SERENA Williams has waited until she is a mum of 37 to unveil the new and improved version. No sooner had this 23-time Grand Slam winner played her way into becoming the oldest major finalist of the Open Era yesterday than she was acknowledging the role which playing mixed doubles with our very own Andy Murray had played in her latest resurgence. She might have reached the final here 12 months ago for the first time since the birth of her daughter Olympia in September 2017 but her rebirth has come this fortnight.

“I promise you, when I hit a volley I was like ‘would I have made that if I didn’t play doubles?’” said Williams. “I don’t think so. I kept telling you guys I thought the doubles would help me. And I really think it did. I don’t usually attack the net that much. But I tried to and I want to.”

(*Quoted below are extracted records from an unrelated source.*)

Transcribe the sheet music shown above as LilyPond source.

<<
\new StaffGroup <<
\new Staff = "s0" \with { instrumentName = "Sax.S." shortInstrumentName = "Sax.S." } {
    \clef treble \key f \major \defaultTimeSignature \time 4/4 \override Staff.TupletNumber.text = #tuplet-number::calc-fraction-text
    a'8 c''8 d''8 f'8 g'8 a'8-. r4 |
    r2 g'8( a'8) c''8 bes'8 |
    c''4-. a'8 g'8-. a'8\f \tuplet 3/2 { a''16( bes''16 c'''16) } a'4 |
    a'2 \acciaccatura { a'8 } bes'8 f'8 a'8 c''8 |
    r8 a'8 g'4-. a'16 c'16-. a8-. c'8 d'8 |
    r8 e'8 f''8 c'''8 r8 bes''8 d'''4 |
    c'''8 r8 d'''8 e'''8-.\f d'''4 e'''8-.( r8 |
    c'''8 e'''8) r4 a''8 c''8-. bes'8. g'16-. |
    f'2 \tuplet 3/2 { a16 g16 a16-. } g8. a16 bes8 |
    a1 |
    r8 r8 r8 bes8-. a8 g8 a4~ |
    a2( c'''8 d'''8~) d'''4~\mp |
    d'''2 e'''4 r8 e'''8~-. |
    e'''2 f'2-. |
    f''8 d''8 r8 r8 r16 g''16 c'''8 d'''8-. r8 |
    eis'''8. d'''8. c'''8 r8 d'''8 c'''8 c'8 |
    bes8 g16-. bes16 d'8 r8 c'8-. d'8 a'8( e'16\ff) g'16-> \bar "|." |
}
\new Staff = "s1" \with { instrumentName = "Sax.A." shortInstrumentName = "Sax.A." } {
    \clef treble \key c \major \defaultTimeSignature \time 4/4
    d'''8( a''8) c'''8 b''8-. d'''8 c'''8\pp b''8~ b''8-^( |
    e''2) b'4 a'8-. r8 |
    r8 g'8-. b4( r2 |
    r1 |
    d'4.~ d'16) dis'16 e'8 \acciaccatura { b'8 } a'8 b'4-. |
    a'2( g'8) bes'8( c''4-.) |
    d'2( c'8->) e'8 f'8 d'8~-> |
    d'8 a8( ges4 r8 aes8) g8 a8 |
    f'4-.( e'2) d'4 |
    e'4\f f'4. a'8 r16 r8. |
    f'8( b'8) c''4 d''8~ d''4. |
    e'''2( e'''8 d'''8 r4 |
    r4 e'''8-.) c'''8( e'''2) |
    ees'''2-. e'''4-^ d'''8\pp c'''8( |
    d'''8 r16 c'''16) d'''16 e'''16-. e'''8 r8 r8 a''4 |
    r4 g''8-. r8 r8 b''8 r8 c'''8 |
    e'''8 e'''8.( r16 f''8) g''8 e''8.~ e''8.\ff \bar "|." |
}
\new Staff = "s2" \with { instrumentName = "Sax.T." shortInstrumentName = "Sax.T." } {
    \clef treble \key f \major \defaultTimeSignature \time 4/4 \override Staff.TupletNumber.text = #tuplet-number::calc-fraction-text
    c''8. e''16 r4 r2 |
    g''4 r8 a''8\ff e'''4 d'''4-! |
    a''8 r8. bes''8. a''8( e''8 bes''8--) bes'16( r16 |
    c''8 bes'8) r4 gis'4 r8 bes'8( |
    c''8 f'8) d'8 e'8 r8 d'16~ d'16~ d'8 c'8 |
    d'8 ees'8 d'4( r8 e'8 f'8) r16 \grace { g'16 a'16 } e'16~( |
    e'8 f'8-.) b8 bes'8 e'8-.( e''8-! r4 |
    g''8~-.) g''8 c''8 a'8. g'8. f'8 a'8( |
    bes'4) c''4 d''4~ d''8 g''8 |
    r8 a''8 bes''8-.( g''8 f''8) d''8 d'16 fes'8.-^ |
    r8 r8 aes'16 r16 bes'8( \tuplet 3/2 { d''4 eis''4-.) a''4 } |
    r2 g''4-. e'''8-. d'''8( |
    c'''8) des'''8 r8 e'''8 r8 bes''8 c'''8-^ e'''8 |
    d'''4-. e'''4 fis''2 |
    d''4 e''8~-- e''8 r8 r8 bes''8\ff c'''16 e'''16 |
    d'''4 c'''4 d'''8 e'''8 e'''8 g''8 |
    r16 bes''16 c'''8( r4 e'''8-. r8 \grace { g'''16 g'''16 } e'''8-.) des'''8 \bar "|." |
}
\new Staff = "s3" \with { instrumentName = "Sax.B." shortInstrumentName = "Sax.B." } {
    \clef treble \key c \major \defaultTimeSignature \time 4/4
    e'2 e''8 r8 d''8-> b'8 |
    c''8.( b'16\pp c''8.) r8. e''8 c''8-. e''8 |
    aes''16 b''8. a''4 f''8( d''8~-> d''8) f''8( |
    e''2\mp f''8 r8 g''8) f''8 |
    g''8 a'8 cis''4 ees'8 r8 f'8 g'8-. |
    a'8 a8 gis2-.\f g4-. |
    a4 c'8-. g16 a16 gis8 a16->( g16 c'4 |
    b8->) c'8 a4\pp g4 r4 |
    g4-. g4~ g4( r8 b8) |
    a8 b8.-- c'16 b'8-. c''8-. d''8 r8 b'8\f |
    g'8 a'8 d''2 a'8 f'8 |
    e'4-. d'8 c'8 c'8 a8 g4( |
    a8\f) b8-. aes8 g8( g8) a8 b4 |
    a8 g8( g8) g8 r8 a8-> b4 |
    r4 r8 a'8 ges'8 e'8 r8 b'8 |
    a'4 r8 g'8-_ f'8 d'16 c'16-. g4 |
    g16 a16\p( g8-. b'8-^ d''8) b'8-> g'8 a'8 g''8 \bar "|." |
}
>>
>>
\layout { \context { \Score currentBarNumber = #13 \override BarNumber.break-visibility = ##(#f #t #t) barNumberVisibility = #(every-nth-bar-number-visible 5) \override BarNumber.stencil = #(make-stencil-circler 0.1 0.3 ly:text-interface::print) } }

Pitted against a player in the veteran, unheralded form of Barbora Stycova of the Czech Republic who had visited this venue often as many times as she had (16 to 19) and serve-and-volleyed consistently throughout this tournament, the younger Williams sister used the perfect moment to deploy this new Roger Federer-style weapon in her armoury. She won 13 of her 16 net points in all, including both times when she decided to serve and volley.

But it wasn’t just the volleying prowess which she seemed to have inherited from her stint in the doubles with the Scot; she seemed to have channelled a bit of the inner zen that he shows, particularly in the interview room. This was a supremely calm and strategic Serena who took all the drama out of this semi-final to book a spot in her 11th SW19 singles final by a 6-1, 6-2 score line.

Her eighth title here – only Martina Navratilova has won a more – and a place alongside Margaret Court at the summit of the all-time lists with 24 major titles awaits if he can hold her nerve in Saturday’s showpiece.

That perhaps is the big question come Saturday morning, considering her two previous Grand Slam finals since giving birth have gone the other way. If losing to an inspired Angelique Kerber here last year was one thing, it was another entirely to meltdown in the manner she did in defeat against Naomi Osaka at the US Open, being docked of first a point and then a game for coaching violations and racket abuse. Perhaps it may also have helped her to exorcise a few of those demons in a self-penned essay on the subject which appeared in Harpers’ Bazaar magazine only this week.

“I was calm today,” said Serena. “But it’s a day-to-day basis with me. We all know that. I’m far from perfect.

“I definitely feel like I play better when I’m calm,” she added. “But it’s definitely an effort. Not getting over-pumped, but at the same time not getting under-wound. I have to be in that right space.

“I don’t remember much about 12 months ago. I just remember I was tired and Angie played unbelievable. I was sad but also proud of myself. I did everything I could. Physically I just wasn’t there. But now I have to look at it in a different place. This whole year I have been trying to stay fit so I can be able to play in Grand Slams.”

Is this Saturday the day that everything falls into place and Serena takes her place at the summit of the all-time lists? Perhaps, but those fiendish tennis Gods have pitted her against perhaps the only player right now who seems capable of upsetting the applecart.

It may have been a surprisingly straightforward 6-1, 6-3 victory saw Romania’s Simona Halep past the challenge of Ukraine’s Elina Svitolina and through to her first Wimbledon final, but this 27-year-old is also a new and improved version from the one which tumbled to Eugenie Bouchard in her only previous SW19 semi-final.

Armed with her first Grand Slam title, the 2018 French Open, there is a steeliness about this Romanian which was demonstrated when she crushed Coco Gauff’s dream earlier in this tournament. While she has won just one of her ten meetings against Williams to date – way back at Indian Wells in 2015 – this talented returner and baseline battler is one of the few players on the tour who will fancy her chances of returning Serena’s mighty serve. Working with Andy Murray’s former psychologist, Alexis Castorri, helps.

“I have played many matches against her,” said Halep. “Many of them were very close. I have learned that I have the chance to win against her. Of course, I respect a lot what she has done and what she’s doing. But now I feel stronger mentally facing her.

“I’m desperate to win Wimbledon more than to stop her. I will focus on myself. I’m not thinking about her record. Of course, it is huge. But her records are huge already.”

Deriving inspiration also from her long-term coach Darren Cahill, who is back in her box in an advisory role, Halep has dropped just one set all fortnight. Already the first Romanian woman to reach the final, she won’t be overawed when it comes to the showpiece. But the vibe is subtly different to last year Serena said that she had played ‘for all the mothers out there’. “This year I’m just playing for me,” she said.